Consiglieri di minoranza di Gazzada diffamati dai manifesti, l’imputato chiede la messa alla prova
I fatti si riferiscono ad uno stampato che recava contenuti allegorici ritenuti gravemente offensivi dalle parti offese. Il caso tornerà in aula in autunno
Per i manifesti offensivi rivolti a tre consiglieri comunali di minoranza di Gazzada Schianno si è celebrata oggi, 10 aprile, l’udienza a porte chiuse in tribunale a Varese dove il giudice monocratico, a fronte della promessa di un risarcimento da parte dell’imputato, ha accolto in via preventiva la richiesta di “messa alla prova”, procedimento che, se va a buon fine il programma trattamentale, estingue il reato.
Il caso si riferisce a quanto avvenuto nel paese alle porte di Varese nel marzo di due anni fa, quando cioè i carabinieri della stazione di Azzate ricevettero la denuncia di tre consiglieri comunali di minoranza (Alfonso Minonzio, Francesco Bosco e Stefano Frattini oltre ad una quarta persona) i cui nomi erano desumibili da uno scritto che negli atti di querela viene definito “allegorico” ma che i querelanti hanno denutrito come profondamente lesivo della loro onorabilità.
Un fatto come tanti nelle aule di giustizia, un reato (diffamazione aggravata a mezzo stampa) con una pena non eccessivamente elevata. Peccato che per un ambiente iper locale come un Comune di poche migliaia di residenti, il fatto abbia avuto un’eco enorme, anche perché il soggetto denunciato venne riconosciuto con una certa facilità dalle indagini lampo dei carabinieri che acquisirono le telecamere che inquadrarono targa del sospettato, e pure il suo volto. Lo scritto riportava i nomi di alcuni dei soggetti diffamati, e permetteva di risalire a tutte le persone citate nello scritto che conteneva volgarità, e fatti personali.

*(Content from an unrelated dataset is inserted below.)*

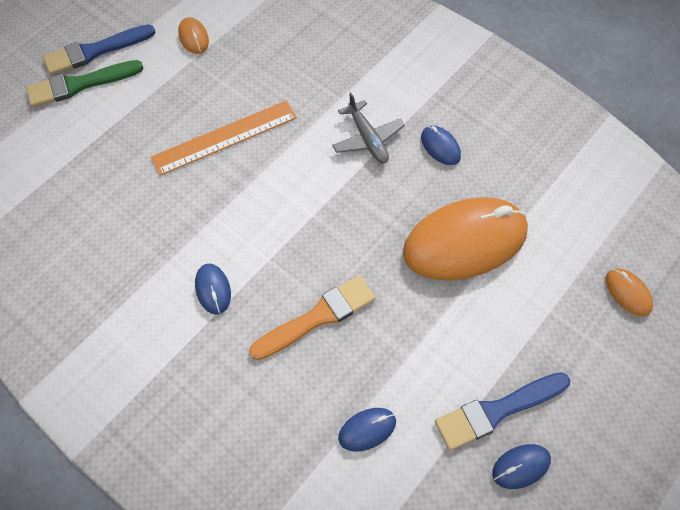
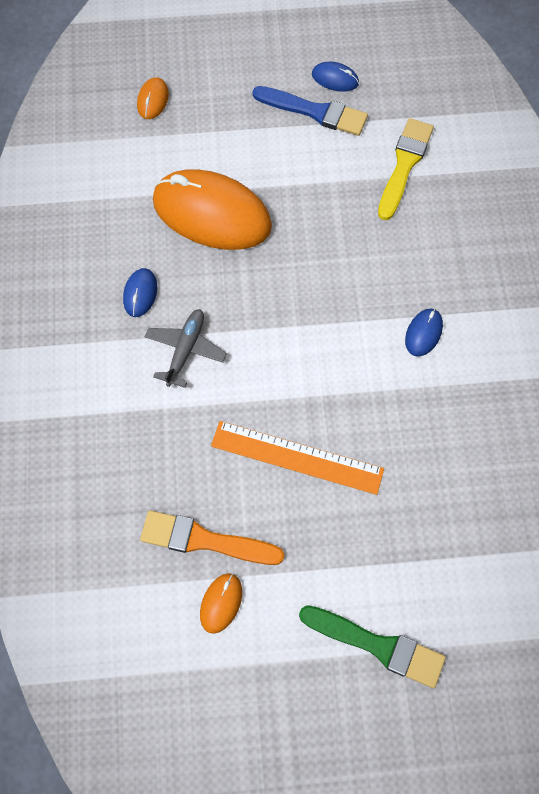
camera: 135 degrees left, 5 degrees up
(95, 51) = (330, 679): blue brush -> none
(317, 317) = (367, 252): orange brush -> orange brush (205, 540)
(367, 429) = (404, 165): blue mouse -> yellow brush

Il “caso“ venne alla luce durante un consiglio comunale nel quale venne prima denunciato “politicamente” il fatto, e dunque messo a conoscenza dell’opinione pubblica; e in un secondo momento venne esteso in denuncia. I militari in seguito alle indagini verbalizzarono quanto affermò il sospettato che fu uno dei primi atti dell’azione penale che hanno portato all’udienza di oggi, trattata in camera di consiglio dove le parti hanno avuto un confronto: gli avvocati Veronica Ligorio, Fabio Bascialla e Stefano Borsotti, legali delle quattro persone offese hanno interagito col collega Andrea Febbraro per arrivare alla conclusione di una proposta di messa alla prova accettata in via provvisoria. Con la “map“ avviene la sospensione del procedimento, e l’imputato viene affidato all’ufficio di esecuzione penale esterna per lo svolgimento di un programma di trattamento che prevede come attività obbligatoria e gratuita, l’esecuzione di un lavoro di pubblica utilità in favore della collettività che può essere svolto presso istituzioni pubbliche, enti e organizzazioni di assistenza sociale, sanitaria e di volontariato.

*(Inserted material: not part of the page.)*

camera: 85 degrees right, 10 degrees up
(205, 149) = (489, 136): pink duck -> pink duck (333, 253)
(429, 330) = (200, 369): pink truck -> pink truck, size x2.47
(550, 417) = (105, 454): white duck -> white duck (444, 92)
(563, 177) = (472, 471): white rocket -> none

La misura può essere concessa dal giudice per reati puniti con la reclusione fino a sei anni, sola, congiunta o alternativa alla pena pecuniaria e per non più di una sola volta, o per una seconda, in relazione a illeciti commessi anteriormente al primo provvedimento di sospensione. È esclusa l’applicazione ai contravventori e delinquenti abituali, professionali e per tendenza. La prossima udienza il 6 di novembre.

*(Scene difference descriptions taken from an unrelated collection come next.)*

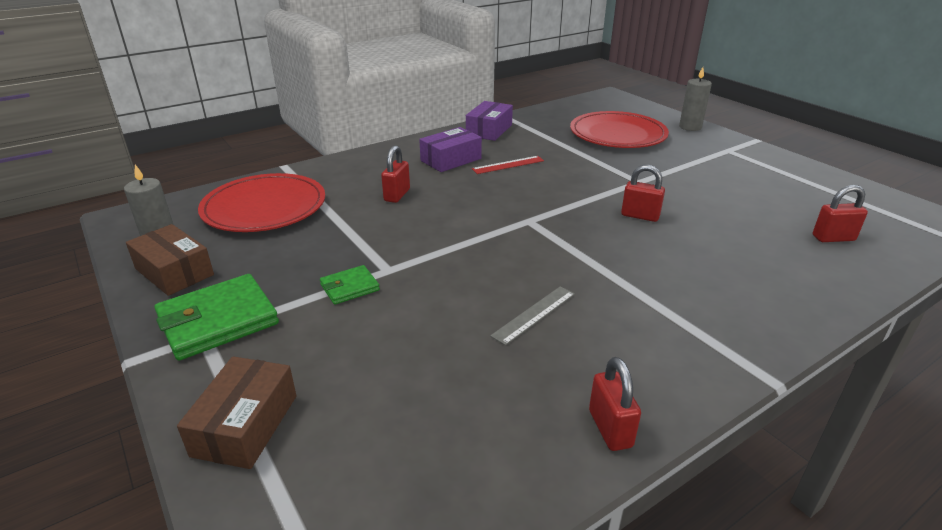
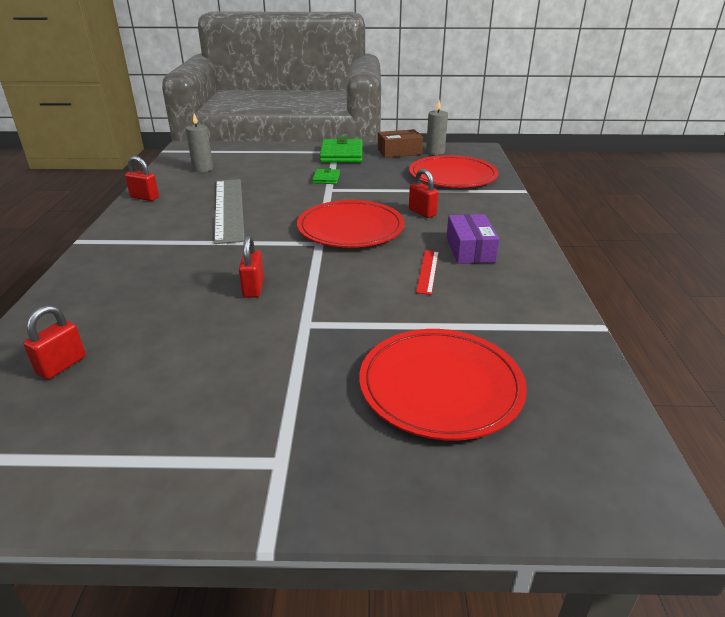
camera: 125 degrees right, 0 degrees up
(245, 425) = (268, 151): brown box -> none
(478, 216) = (350, 228): none -> red plate
(489, 130) = (538, 296): purple box -> none
(534, 314) = (228, 209): grey ruler -> grey ruler, size x2.17
(640, 216) = (253, 288): red padlock -> red padlock turned 60 degrees counterclockwise
(690, 127) = (399, 493): grey candle -> grey candle (203, 169)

A margine della camera di consiglio, Alfonso Minonzio e Stefano Frattini, due delle parti offese intrattenendosi con la stampa hanno fatto sapere che la somma che otterranno (se la procedura andrà per il verso giusto) verrà devoluta in beneficenza: «Non ci interessano i soldi in questa vicenda, ma soprattutto il ripristino della nostra onorabilità e la piena consapevolezza da parte dell’imputato dell’errore che ha commesso». L’istituto giuridico della “messa alla prova per adulti” prevede, inoltre, che l’imputato svolga attività riparative, volte all’eliminazione delle conseguenze dannose o pericolose derivanti dal reato, attività di risarcimento del danno dallo stesso cagionato e, ove possibile, attività di mediazione con la vittima del reato.